Some of you might remember the story of two teenage boys who died of an epinephrine/adrenaline overdose 3 and 4 days after the COVID vaccines. The two boys had contraction bands on their hearts, indicative of an epinephrine overdose, most likely due to a breach of their blood-adrenal gland barrier…A bolus of vaccine particles can cause hormones to be uncontrollably released when the blood-tissue barrier physically disappears after T-cells attack the cells contaminated by the vaccine.
But epinephrine isn’t the only hormone that can be over-released by a damaged blood-tissue barrier. All hormones can be subject to these two distinct issues of:
hypo-secretion tied to necrosis of endocrine tissue,
hyper-secretion tied to micro-perforation of the capillaries,
notably insulin, the hormone regulating blood sugar levels.
In “The Needle’s Secret” a chapter explicitly addresses endocrine disorders, both under-secretion (caused by gland necrosis) and over-secretion (caused by leaky blood-tissue barriers in the endocrine gland capillaries), but I haven’t written much about hormonal disorders on Substack. I needed to correct that mistake, as too many suffer from endocrine disorders.

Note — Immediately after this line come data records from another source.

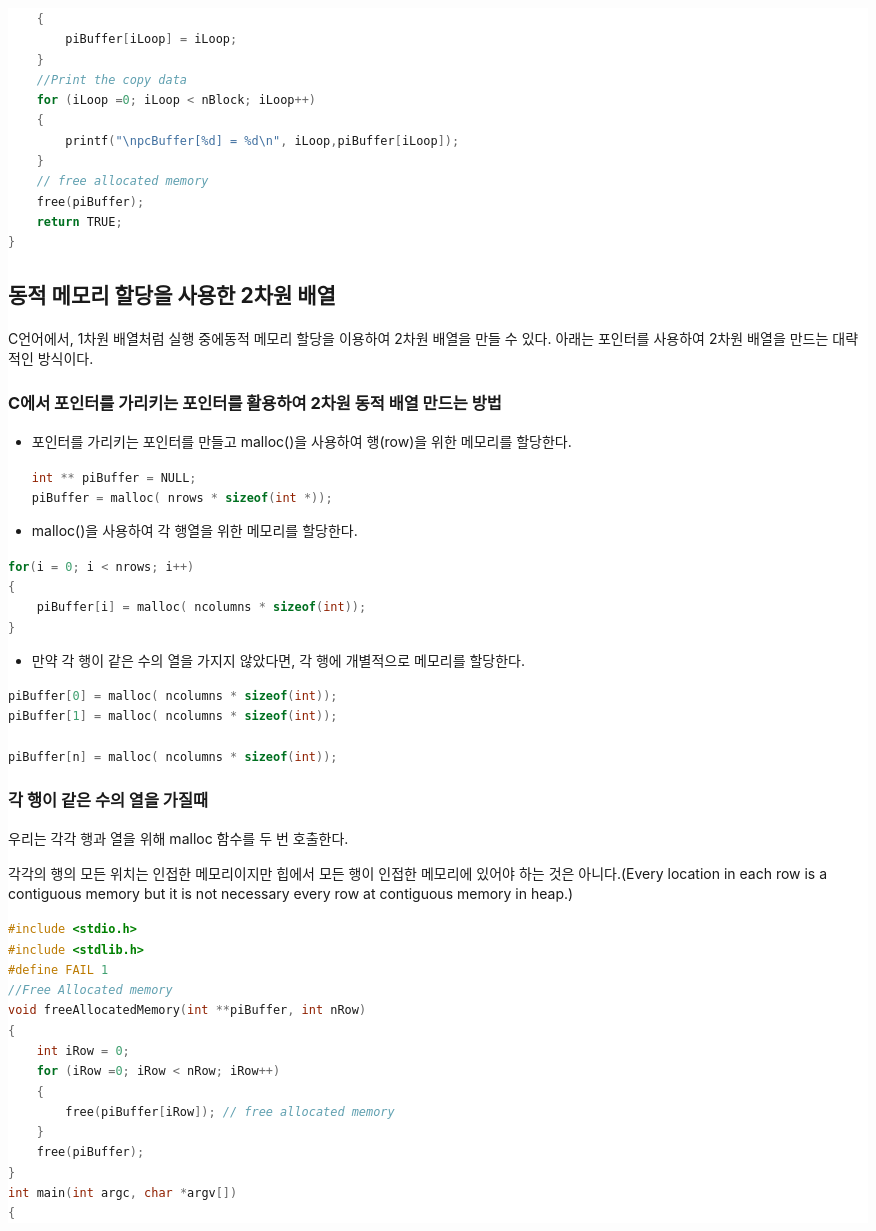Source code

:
 ```c
    {
        piBuffer[iLoop] = iLoop;
    }
    //Print the copy data
    for (iLoop =0; iLoop < nBlock; iLoop++)
    {
        printf("\npcBuffer[%d] = %d\n", iLoop,piBuffer[iLoop]);
    }
    // free allocated memory
    free(piBuffer);
    return TRUE;
}
```

## 동적 메모리 할당을 사용한 2차원 배열

C언어에서, 1차원 배열처럼 실행 중에동적 메모리 할당을 이용하여 2차원 배열을 만들 수 있다. 아래는 포인터를 사용하여 2차원 배열을 만드는 대략적인 방식이다.

### C에서 포인터를 가리키는 포인터를 활용하여 2차원 동적 배열 만드는 방법

- 포인터를 가리키는 포인터를 만들고 malloc()을 사용하여 행(row)을 위한 메모리를 할당한다.

  ```c
  int ** piBuffer = NULL;
  piBuffer = malloc( nrows * sizeof(int *));
  ```

- malloc()을 사용하여 각 행열을 위한 메모리를 할당한다.

```c
for(i = 0; i < nrows; i++)
{
	piBuffer[i] = malloc( ncolumns * sizeof(int));
}
```

- 만약 각 행이 같은 수의 열을 가지지 않았다면, 각 행에 개별적으로 메모리를 할당한다.

```c
piBuffer[0] = malloc( ncolumns * sizeof(int));
piBuffer[1] = malloc( ncolumns * sizeof(int));

piBuffer[n] = malloc( ncolumns * sizeof(int));
```

### 각 행이 같은 수의 열을 가질때

우리는 각각 행과 열을 위해 malloc 함수를 두 번 호출한다.

각각의 행의 모든 위치는 인접한 메모리이지만 힙에서 모든 행이 인접한 메모리에 있어야 하는 것은 아니다.(Every location in each row is a contiguous memory but it is not necessary every row at contiguous memory in heap.)

```c
#include <stdio.h>
#include <stdlib.h>
#define FAIL 1
//Free Allocated memory
void freeAllocatedMemory(int **piBuffer, int nRow)
{
    int iRow = 0;
    for (iRow =0; iRow < nRow; iRow++)
    {
        free(piBuffer[iRow]); // free allocated memory
    }
    free(piBuffer);
}
int main(int argc, char *argv[])
{
```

I recently had a conversation with a young, bright, highly educated doctor, and I can’t believe how far the medical community still is from understanding modern-day illnesses. Doctors are simply lost.
In the coming days, I will write an article on auto-immunity, but today I wanted to share with you a brief Bolus Theory perspective on Insulin Resistance and Type 2 diabetes.